#### [WHAT IS EXPECTED]
In the entries below, report every line that contains the word "Afrique".

#### [DATA FOR ANALYSIS]
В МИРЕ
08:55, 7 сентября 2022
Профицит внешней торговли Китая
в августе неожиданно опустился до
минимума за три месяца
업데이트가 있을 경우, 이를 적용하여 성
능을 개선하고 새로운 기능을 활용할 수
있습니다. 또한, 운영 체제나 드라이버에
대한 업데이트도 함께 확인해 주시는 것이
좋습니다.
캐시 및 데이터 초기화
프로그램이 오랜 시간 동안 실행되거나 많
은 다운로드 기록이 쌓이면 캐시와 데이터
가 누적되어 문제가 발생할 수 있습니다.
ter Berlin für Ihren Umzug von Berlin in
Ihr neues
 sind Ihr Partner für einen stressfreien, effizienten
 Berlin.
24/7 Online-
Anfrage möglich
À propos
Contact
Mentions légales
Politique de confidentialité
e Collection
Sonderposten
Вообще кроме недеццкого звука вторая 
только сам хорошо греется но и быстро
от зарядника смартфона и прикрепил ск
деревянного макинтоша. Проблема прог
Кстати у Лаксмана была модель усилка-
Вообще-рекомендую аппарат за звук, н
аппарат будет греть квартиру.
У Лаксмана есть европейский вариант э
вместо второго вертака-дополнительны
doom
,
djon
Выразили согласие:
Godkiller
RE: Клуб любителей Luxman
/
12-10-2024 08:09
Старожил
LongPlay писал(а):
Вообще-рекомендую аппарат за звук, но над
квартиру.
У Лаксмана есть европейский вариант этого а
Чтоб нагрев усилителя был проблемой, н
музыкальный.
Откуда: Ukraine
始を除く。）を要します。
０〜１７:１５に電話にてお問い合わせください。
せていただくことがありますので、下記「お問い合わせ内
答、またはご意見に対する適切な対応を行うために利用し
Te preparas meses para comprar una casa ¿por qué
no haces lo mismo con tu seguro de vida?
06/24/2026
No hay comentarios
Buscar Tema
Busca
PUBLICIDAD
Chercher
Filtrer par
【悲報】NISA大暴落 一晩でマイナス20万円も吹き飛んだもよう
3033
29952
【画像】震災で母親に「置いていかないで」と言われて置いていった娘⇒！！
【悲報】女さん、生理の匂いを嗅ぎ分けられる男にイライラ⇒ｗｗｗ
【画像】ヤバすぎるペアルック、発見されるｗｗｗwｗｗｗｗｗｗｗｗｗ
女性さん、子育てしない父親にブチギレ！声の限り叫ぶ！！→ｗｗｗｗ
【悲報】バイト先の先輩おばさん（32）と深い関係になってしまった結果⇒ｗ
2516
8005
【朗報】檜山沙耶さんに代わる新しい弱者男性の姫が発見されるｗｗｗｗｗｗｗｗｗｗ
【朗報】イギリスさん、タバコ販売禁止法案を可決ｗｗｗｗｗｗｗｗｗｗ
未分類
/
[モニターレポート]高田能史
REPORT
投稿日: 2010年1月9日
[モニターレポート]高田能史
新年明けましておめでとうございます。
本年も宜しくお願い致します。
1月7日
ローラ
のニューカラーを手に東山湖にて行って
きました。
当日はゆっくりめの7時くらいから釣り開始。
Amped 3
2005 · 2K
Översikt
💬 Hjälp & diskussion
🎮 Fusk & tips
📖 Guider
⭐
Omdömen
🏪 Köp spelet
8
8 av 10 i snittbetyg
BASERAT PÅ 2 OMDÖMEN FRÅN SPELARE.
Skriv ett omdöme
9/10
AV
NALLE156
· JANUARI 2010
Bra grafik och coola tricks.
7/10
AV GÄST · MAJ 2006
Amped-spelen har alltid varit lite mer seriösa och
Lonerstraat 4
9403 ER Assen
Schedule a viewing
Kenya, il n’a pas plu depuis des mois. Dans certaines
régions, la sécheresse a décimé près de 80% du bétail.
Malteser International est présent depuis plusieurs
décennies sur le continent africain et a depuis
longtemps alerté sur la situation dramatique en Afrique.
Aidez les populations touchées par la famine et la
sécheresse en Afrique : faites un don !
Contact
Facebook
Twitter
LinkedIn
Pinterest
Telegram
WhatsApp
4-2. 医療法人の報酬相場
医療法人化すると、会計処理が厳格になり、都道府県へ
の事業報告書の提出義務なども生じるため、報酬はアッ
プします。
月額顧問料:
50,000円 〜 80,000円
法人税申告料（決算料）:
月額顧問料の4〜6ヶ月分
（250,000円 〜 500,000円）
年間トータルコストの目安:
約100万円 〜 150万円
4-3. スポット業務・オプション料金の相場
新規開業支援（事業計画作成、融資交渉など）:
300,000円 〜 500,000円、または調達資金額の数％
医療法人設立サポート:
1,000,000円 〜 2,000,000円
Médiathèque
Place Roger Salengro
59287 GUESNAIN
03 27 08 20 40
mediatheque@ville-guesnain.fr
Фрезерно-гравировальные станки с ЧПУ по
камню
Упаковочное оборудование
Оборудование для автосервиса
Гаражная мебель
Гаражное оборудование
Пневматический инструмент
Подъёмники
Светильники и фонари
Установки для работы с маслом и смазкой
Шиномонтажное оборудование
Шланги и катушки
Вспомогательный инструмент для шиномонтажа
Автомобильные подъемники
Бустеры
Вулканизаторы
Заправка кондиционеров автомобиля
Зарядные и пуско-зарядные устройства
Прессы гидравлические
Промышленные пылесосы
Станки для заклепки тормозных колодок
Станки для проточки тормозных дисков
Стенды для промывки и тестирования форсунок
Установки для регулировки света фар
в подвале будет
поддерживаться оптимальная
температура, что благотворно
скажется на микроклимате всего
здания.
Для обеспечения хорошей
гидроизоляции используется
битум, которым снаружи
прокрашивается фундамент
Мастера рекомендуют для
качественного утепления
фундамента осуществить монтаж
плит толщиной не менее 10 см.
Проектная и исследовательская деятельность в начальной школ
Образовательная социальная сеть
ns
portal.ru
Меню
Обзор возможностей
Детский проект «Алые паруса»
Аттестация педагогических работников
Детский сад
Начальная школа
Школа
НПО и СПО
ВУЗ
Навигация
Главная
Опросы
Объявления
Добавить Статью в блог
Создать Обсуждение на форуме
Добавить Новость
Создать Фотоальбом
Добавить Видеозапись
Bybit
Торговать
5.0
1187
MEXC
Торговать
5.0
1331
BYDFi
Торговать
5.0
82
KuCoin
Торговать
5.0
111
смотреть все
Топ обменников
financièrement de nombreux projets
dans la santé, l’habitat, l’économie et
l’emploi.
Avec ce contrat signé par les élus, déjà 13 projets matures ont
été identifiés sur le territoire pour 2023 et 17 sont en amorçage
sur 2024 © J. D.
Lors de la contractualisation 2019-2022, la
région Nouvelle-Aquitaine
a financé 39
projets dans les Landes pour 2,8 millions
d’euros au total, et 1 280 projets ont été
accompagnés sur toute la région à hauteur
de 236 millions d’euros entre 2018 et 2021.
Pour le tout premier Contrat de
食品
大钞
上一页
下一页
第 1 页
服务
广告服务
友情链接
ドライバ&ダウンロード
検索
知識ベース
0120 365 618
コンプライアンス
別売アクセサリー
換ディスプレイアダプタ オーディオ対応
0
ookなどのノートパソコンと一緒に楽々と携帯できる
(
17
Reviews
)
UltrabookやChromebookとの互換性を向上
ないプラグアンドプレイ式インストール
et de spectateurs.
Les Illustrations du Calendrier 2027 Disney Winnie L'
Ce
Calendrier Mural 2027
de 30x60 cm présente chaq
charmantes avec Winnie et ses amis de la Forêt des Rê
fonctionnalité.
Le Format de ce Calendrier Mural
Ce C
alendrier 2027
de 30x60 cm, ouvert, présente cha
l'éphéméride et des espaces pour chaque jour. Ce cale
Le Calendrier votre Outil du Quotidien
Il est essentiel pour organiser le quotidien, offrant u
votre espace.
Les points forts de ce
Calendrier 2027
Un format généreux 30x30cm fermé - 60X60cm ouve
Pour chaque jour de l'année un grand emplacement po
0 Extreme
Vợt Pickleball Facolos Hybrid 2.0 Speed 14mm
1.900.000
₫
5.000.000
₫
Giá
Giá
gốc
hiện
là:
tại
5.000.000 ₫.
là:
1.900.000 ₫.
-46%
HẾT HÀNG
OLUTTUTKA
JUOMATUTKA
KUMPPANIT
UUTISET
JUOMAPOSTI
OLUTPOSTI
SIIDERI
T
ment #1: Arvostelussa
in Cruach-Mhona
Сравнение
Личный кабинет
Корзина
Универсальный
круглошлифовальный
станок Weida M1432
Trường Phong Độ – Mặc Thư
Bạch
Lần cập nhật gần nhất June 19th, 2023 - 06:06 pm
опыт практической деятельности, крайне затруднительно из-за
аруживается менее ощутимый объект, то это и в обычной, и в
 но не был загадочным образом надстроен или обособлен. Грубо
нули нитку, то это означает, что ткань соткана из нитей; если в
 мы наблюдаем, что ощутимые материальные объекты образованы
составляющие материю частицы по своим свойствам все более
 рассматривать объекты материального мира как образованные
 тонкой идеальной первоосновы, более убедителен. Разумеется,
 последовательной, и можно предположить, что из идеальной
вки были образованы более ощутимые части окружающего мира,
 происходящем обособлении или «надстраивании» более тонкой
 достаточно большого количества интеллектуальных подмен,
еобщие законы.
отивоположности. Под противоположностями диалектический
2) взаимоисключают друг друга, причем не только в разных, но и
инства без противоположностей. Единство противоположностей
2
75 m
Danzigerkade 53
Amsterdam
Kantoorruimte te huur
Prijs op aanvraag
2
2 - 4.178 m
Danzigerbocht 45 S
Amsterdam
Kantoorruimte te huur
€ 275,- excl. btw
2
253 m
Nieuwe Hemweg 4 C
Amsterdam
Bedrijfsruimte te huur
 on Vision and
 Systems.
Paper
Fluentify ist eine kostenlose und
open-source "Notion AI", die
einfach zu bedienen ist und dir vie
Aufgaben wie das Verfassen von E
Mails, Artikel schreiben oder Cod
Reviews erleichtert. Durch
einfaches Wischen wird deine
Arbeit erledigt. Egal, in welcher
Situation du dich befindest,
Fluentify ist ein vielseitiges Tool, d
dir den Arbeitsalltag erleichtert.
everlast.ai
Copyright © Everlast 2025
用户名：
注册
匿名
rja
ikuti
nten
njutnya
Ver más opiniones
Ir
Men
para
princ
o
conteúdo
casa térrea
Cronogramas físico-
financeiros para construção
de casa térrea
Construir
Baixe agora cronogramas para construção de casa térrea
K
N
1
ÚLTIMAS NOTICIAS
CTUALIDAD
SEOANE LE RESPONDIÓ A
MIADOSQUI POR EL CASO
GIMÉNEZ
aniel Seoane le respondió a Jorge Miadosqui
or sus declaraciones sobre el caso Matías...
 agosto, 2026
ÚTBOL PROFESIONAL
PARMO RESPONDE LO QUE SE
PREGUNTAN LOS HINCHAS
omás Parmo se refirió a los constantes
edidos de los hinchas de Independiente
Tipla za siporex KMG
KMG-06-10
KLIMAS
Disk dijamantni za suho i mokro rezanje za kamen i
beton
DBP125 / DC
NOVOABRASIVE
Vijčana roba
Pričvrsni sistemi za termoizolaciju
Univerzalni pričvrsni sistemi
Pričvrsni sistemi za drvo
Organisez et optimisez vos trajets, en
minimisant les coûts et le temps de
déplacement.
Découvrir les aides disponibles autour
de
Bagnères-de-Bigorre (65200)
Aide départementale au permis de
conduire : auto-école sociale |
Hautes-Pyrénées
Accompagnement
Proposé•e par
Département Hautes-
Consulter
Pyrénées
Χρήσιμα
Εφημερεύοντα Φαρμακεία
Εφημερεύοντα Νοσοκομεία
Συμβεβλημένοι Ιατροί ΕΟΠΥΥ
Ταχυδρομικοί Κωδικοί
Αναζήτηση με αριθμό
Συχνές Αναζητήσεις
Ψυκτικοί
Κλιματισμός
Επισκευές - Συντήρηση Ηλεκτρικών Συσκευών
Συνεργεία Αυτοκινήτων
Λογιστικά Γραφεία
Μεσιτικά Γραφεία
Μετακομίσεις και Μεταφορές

#### [ANSWER BOX]
longtemps alerté sur la situation dramatique en Afrique.
sécheresse en Afrique : faites un don !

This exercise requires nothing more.